*** Exercise text Section Begins ***

Joaquin Niemann is a man on a mission and it’s a very, very noble cause.
Niemann, one of the rising young stars on the PGA Tour has a one-month-old cousin back in his hometown of Santiago (Chile) and little Rafita Calderon is in a struggle for his life in a hospital. The baby was diagnosed with a rare neuromuscular disease called spinal muscular atrophy.
“He needs the most expensive medicine ever,” Niemann said last week at the RSM Classic. “He’s got 100 days to get the medicine.”
That medicine is called Zolgensma, and it is designed to combat the debilitating and often fatal muscle weakness associated with SMA. The disease affects about one in 1,000 babies each year and has an average life expectancy of just two years. A single intravenous injection of the gene-therapy drug, which was approved by the FDA last year, can drastically improve the survival rate and quality of life for those suffering from the disease.
However, the potentially life-saving treatment also costs $2.1 million. That price tag is basically 33 times the national per capita income in Chile. It is too expensive for Calderon’s family and not covered by insurance. Bad news is it must be administered in the baby’s first 100 days of life in order to be most effective.
“When they told me (Rafita) was going to have a really bad disease, I didn’t realize what it was,” said Niemann, who grew up playing golf with Calderon’s father, Felipe, who also is the cousin of Niemann’s mom. “I didn’t put much attention on it, and then a couple days go on, they tell us the bad news, that this medicine was this much amount of money. I was in my mind going crazy, ‘What can I do to help out?’”
As fundraising efforts stretched across Chile and around the world with help from news outlets, social media and even some Chilean professional soccer players, Niemann last week called out to the golf community for help. He announced on Instagram that he would be donating his prize money from the RSM Classic and next week’s Mayakoba Classic, plus $5,000 for every birdie and $10,000 for every eagle, to the Calderon family. A GoFundMe page has already raised more than $50,000.
While Niemann’s 21 birdies, one eagle and T-44 finish at Sea Island netted $152,450, it was but a small dent in the lofty goal.
“This diagnosis has been the most devastating and heartbreaking news for us,” Calderon’s parents wrote online. “However, we will stand up and fight every day because our dear son needs us. Rafa is fighting every day to survive and we will do everything possible for him. We cannot do this on our own, so to save Rafita’s life, we need each one of you to get Zolgensma and make this miracle happen.”
First place at the Mayakoba Open is worth $1.296 million. Niemann has his eyes on the prize.
“If I’m able to help, it would be amazing,” Niemann said. “It would be a dream for me come true.”

*** Exercise text Section Ends ***
*** Source material Section Begins ***

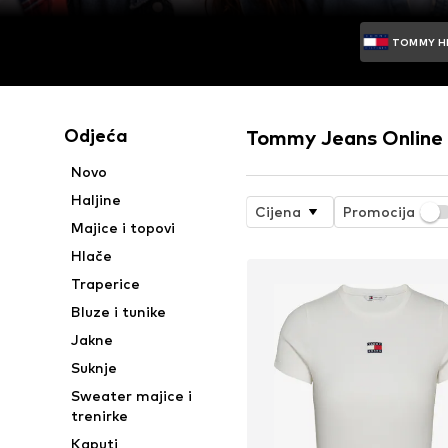
TOMMY H
Odjeća
Tommy Jeans Online 
Novo
Haljine
Cijena
Promocija
Majice i topovi
Hlače
Traperice
Bluze i tunike
Jakne
Suknje
Sweater majice i
trenirke
Kaputi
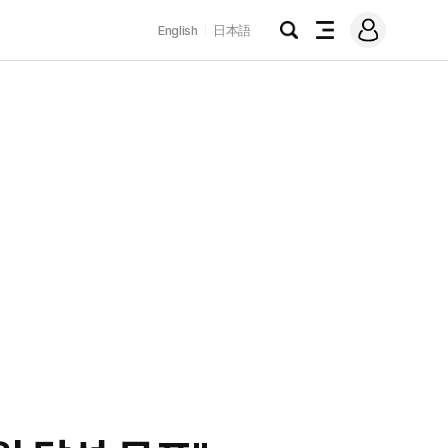
로
English
日本語
그
검
전
인
색
체
메
뉴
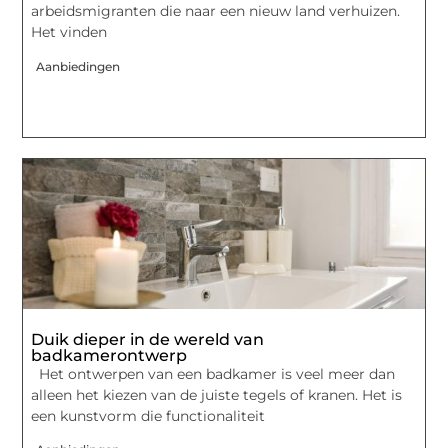
arbeidsmigranten die naar een nieuw land verhuizen.
Het vinden
Aanbiedingen
Duik dieper in de wereld van
badkamerontwerp
Het ontwerpen van een badkamer is veel meer dan
alleen het kiezen van de juiste tegels of kranen. Het is
een kunstvorm die functionaliteit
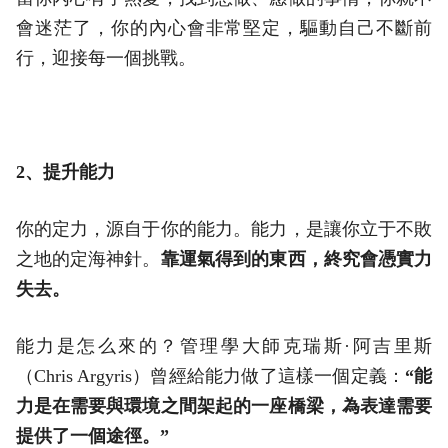
會迷茫了，你的內心會非常堅定，驅動自己不斷前
行，迎接每一個挑戰。
2、提升能力
你的定力，源自于你的能力。能力，是讓你立于不敗
之地的定海神針。
靠運氣得到的東西，終究會憑實力
失去。
能力是怎么來的？管理學大師克瑞斯·阿吉里斯
（Chris Argyris）曾經給能力做了這樣一個定義：
“能
力是在需要與環境之間架起的一座橋梁，為表達需要
提供了一個途徑。”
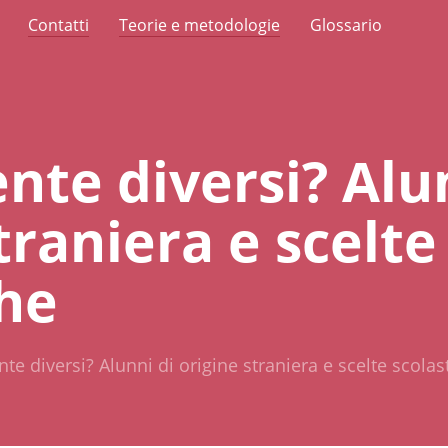
Contatti
Teorie e metodologie
Glossario
nte diversi? Alu
traniera e scelte
che
te diversi? Alunni di origine straniera e scelte scolas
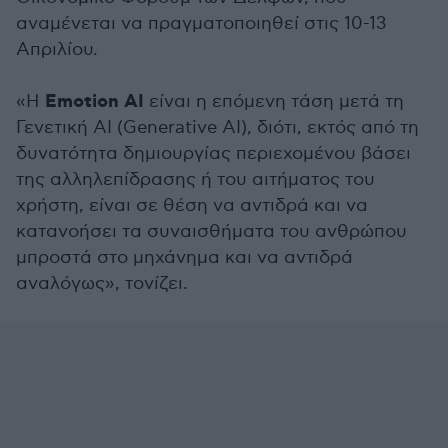
αναμένεται να πραγματοποιηθεί στις 10-13
Απριλίου.
Emotion AI
«Η
είναι η επόμενη τάση μετά τη
Γενετική ΑΙ (Generative AI), διότι, εκτός από τη
δυνατότητα δημιουργίας περιεχομένου βάσει
της αλληλεπίδρασης ή του αιτήματος του
χρήστη, είναι σε θέση να αντιδρά και να
κατανοήσει τα συναισθήματα του ανθρώπου
μπροστά στο μηχάνημα και να αντιδρά
αναλόγως», τονίζει.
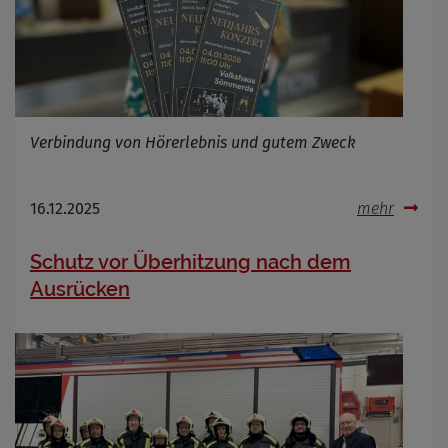
Verbindung von Hörerlebnis und gutem Zweck
16.12.2025
mehr
Schutz vor Überhitzung nach dem
Ausrücken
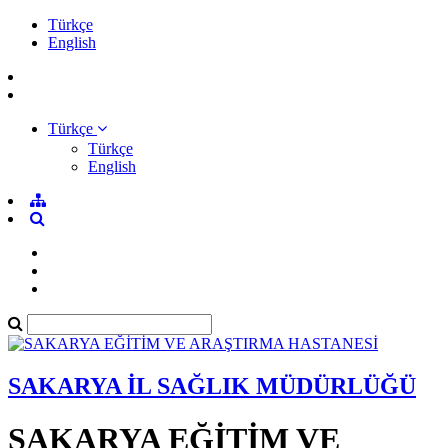
Türkçe
English
Türkçe
Türkçe
English
SAKARYA İL SAĞLIK MÜDÜRLÜĞÜ
SAKARYA EĞİTİM VE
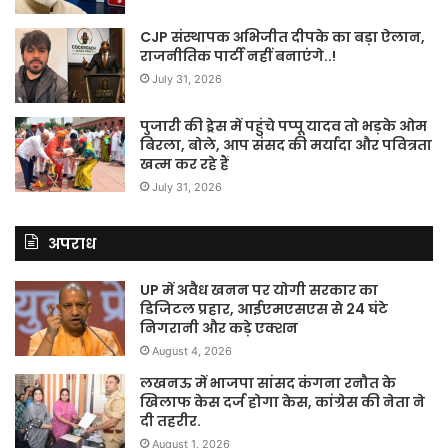
CJP संस्थापक अभिजीत दीपके का बड़ा ऐलान,
राजनीतिक पार्टी नहीं बनाएंगे..!
July 31, 2026
पुजारी की ड्रेस में पहुंचे पप्पू यादव तो भड़के ओम
बिरला, बोले, आप संसद की मर्यादा और पवित्रता
खत्म कर रहे हैं
July 31, 2026
अपराध
UP में अवैध खनन पर योगी सरकार का
डिजिटल प्रहार, आईएमएसएस से 24 घंटे
निगरानी और कड़े एक्शन
August 4, 2026
लखनऊ में भाजपा सांसद कंगना रनौत के
खिलाफ केस दर्ज होगा केस, कांग्रेस की नेता ने
दी तहरीर.
August 1, 2026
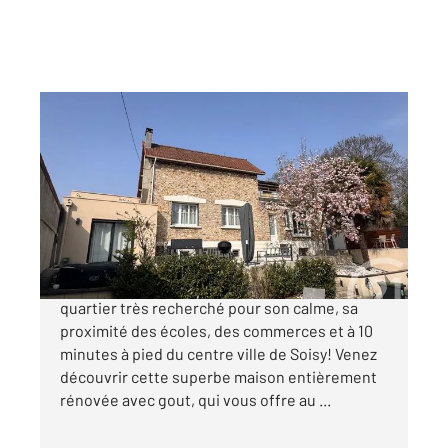
SOISY SOUS MONTMORENCY 95
2
152,60 m
, 6 pièces
Ref : 6129
Maison à vendre
550 000 €
Soisy-sous-Montmorency, située dans un
quartier très recherché pour son calme, sa
proximité des écoles, des commerces et à 10
minutes à pied du centre ville de Soisy! Venez
découvrir cette superbe maison entièrement
rénovée avec gout, qui vous offre au ...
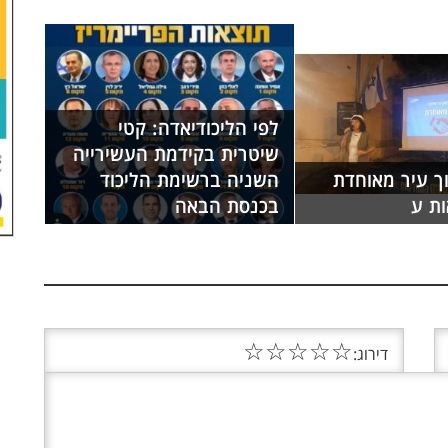
לפי הליכודיאדה: קטי
שיטרית בקידמת העשירייה
ך עיר מאוחדת
השניה ברשימת הליכוד
ות ע
בכנסת הבאה
☆
☆
☆
☆
☆
דירוג:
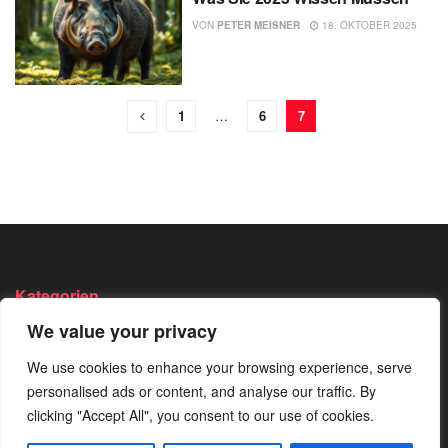
VON
PETER MEISNER
18. OKTOBER 2025
1
…
6
7
Kategorien
We value your privacy
Angeln
Survival
Wandern
Bushcraft
Trekking
Wissen
We use cookies to enhance your browsing experience, serve
personalised ads or content, and analyse our traffic. By
Camping
Von Der
clicking "Accept All", you consent to our use of cookies.
Redaktion
Jagen
Empfohlen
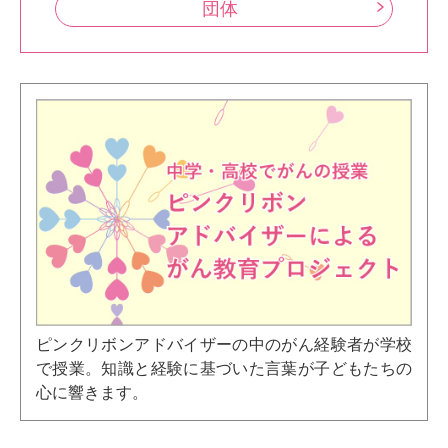
団体
ピンクリボンアドバイザーの中のがん経験者が学校
で授業。知識と経験に基づいた言葉が子どもたちの
心に響きます。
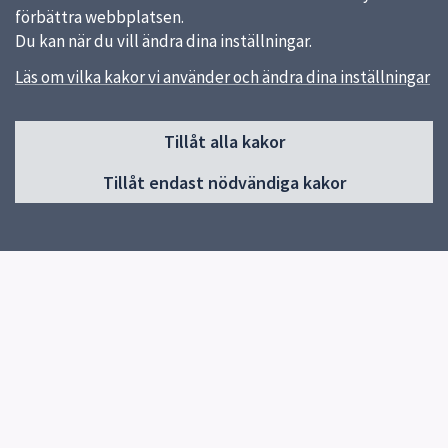
förbättra webbplatsen.
Du kan när du vill ändra dina inställningar.
Läs om vilka kakor vi använder och ändra dina inställningar
Sidfot
Huvudmeny
Tillåt alla kakor
Start
Tillåt endast nödvändiga kakor
Om Pedagog Uppsala
Förskola
Grundskola
Gymnasieskola
Utvecklas i din profession
Resurser för undervisning
Forskning och utveckling
Kontakt
Snabblänkar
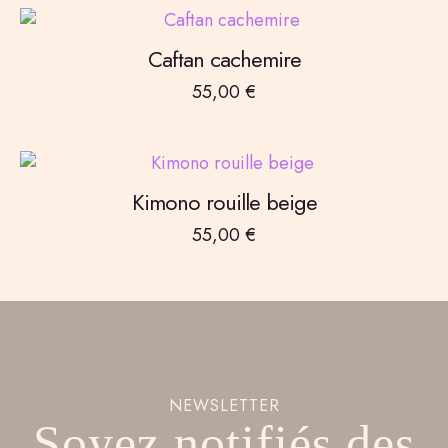
Caftan cachemire
55,00
€
Kimono rouille beige
55,00
€
NEWSLETTER
Soyez notifiés des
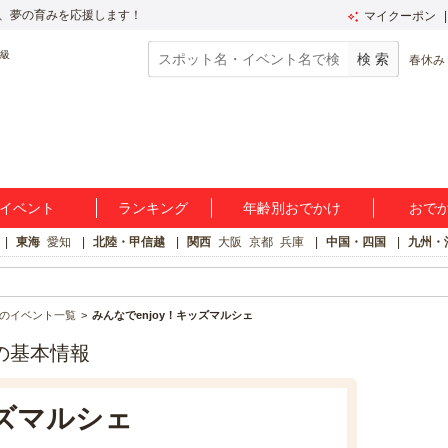
、夢の育みを応援します！
マイクーポン
春休み
イベント
ランキング
年齢別おでかけ
おで
東海
愛知
北陸・甲信越
関西
大阪
京都
兵庫
中国・四国
九州・
のイベント一覧
みんなでenjoy！キッズマルシェ
ェの基本情報
ッズマルシェ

*** Source material Section Ends ***

*Questions to answer*
1 - According to the article about Joaquin Niemann, how much does the Zolgensma treatment cost?
2 - Does each statement agree with the article about Joaquin Niemann? (a) The Calderon family's insurance covers Zolgensma. (b) A GoFundMe page has raised more than $50,000. (c) Zolgensma must be given in the baby's first 100 days of life to be most effective.

*Results in order*
1 - $2.1 million

2 -
(a) No: "It is too expensive for Calderon’s family and not covered by insurance."
(b) Yes: "A GoFundMe page has already raised more than $50,000."
(c) Yes: "it must be administered in the baby’s first 100 days of life in order to be most effective."